As part of the takeover, Roth stood "to receive as much as $23.3 million, including payments for vested stock options". Additionally, Mony's president and CEO, Samuel J. Foti (who joined the company in 1988 from the Metropolitan Life Insurance Company), may get as much as $16.4 million; the chief investment officer, Kenneth M. Levine (who joined MONY in 1972), as much as $12.7 million; and the chief financial officer, Richard Daddario, as much as $9.13 million.

===Interpublic===
In January 2005, Roth became chief executive officer and co-chairman of the Interpublic Group of Companies (IPG) in New York, succeeding David A. Bell.

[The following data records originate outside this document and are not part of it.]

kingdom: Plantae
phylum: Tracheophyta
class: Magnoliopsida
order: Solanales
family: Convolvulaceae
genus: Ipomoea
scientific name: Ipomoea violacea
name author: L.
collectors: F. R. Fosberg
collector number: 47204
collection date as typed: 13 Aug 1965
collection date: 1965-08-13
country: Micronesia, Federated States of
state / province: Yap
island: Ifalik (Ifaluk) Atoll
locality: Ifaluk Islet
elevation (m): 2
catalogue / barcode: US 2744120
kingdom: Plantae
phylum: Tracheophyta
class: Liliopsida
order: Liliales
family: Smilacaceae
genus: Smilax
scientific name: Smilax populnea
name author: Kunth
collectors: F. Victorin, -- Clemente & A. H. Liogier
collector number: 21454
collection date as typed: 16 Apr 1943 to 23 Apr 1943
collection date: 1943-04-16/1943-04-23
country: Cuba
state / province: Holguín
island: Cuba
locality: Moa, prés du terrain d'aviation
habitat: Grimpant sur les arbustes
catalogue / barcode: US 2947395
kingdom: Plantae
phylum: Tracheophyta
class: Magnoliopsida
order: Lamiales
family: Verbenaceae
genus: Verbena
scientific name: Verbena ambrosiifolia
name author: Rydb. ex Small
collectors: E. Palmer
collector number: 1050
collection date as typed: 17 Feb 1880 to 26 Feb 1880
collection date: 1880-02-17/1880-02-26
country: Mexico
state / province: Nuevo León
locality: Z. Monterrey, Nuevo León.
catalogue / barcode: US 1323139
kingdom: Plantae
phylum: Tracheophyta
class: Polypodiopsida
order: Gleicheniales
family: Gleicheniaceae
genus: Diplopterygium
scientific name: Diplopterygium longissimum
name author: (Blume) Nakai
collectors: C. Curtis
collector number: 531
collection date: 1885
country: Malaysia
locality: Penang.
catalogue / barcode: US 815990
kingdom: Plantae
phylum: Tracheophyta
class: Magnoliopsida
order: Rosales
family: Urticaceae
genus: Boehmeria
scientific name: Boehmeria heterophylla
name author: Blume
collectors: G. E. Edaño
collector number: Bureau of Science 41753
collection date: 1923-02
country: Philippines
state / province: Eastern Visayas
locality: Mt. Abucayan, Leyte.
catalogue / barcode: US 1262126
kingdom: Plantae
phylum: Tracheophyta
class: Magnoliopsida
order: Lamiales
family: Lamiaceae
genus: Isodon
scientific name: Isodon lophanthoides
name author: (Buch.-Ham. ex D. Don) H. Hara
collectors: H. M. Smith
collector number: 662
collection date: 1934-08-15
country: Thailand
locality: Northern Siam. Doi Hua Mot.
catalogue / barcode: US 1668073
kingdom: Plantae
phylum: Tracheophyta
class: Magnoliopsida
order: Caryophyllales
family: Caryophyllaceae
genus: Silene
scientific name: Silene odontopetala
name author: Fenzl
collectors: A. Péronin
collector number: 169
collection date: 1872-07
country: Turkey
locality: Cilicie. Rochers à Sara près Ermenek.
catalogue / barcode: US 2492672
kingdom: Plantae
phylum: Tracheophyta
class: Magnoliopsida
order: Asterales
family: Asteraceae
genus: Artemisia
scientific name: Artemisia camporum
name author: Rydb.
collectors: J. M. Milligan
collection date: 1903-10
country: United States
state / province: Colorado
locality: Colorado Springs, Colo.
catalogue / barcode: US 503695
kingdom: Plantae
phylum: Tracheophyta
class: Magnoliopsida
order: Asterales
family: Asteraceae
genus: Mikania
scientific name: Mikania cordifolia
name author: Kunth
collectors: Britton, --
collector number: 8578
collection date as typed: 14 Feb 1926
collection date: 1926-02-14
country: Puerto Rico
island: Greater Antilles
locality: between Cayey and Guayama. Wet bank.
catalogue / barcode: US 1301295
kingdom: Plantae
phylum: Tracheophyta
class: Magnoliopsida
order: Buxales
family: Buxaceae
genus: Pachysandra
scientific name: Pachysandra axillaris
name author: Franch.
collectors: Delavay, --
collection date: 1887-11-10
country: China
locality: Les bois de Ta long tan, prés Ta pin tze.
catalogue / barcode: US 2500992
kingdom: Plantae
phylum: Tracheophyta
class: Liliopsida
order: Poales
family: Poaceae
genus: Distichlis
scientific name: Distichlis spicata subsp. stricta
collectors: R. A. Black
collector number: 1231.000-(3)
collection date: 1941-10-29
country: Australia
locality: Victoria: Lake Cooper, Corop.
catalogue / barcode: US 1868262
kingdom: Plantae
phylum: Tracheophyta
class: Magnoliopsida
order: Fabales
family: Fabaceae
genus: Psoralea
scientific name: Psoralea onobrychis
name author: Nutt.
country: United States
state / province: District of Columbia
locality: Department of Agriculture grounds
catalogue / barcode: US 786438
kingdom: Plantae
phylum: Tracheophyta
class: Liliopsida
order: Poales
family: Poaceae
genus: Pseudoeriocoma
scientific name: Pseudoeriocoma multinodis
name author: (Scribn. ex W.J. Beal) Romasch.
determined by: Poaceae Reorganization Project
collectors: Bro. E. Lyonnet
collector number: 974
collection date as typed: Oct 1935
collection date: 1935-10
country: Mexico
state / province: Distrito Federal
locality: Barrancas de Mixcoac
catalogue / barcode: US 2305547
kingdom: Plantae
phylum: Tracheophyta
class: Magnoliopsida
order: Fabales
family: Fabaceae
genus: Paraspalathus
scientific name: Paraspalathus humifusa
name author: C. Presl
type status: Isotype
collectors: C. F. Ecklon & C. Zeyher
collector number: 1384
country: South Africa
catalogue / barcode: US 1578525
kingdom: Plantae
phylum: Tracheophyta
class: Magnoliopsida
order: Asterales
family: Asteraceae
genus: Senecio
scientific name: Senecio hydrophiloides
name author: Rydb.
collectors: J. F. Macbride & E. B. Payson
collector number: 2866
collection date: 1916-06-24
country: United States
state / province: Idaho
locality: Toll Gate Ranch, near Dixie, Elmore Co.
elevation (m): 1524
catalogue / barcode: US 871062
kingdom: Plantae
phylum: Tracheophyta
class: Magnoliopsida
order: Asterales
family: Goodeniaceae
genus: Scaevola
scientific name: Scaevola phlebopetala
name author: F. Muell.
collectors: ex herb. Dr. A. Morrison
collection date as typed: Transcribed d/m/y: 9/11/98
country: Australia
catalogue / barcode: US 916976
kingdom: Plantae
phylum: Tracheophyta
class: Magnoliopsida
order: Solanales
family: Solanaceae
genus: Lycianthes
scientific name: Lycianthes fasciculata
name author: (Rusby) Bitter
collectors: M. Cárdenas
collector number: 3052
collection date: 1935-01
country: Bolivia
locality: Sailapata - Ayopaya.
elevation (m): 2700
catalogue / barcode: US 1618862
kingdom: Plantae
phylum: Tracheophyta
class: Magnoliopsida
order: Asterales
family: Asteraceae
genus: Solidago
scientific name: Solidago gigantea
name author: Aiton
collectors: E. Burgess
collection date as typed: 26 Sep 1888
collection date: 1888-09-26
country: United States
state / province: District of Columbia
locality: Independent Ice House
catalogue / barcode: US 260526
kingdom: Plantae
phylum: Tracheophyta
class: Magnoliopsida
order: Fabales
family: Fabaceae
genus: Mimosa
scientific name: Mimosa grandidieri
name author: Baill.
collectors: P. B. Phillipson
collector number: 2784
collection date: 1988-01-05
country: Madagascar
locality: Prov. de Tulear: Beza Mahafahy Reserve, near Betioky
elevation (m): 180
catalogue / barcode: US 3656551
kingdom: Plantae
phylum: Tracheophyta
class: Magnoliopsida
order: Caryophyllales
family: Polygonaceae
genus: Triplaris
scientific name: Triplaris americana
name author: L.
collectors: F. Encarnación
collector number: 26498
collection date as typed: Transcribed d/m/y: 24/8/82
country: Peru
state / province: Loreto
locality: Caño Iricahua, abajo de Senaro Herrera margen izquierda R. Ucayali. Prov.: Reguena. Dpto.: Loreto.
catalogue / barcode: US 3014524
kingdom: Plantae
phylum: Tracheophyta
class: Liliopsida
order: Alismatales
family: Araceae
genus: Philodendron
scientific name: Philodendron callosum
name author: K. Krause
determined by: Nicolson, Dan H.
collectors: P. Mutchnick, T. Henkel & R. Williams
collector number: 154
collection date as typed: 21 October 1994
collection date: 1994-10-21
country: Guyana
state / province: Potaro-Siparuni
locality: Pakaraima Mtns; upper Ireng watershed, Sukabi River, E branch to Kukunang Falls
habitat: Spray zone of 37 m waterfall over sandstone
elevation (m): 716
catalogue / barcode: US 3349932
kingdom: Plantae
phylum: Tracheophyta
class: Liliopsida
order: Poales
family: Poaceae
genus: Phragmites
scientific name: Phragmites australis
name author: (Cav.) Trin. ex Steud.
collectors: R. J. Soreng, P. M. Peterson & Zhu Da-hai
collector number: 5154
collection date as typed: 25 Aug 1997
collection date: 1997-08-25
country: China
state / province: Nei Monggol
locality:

Roth had previously joined the Interpubic board in February 2002. Notably, "Interpublic had to restate earnings downward by $181.3 million, because of accounting irregularities that first emerged in August 2002." Upon Bell's retirement in 2006, he became sole chairman. In October 2020, IPG announced that Phillippe Krakowsky would be succeeding Roth as the company's CEO on January 1, 2021. Roth retired from the company and the Board of Directors on December 31, 2021.

Today, he serves as chairman of the technology company Pitney Bowes, where he has been a director since 1995.

==Personal life==
Roth lives with his wife in Pound Ridge, New York. They are the parents of Andrew Evan Roth, a lawyer who married Sarra Jill Cooper, a daughter of Dr. Robert A. Cooper, in 2006.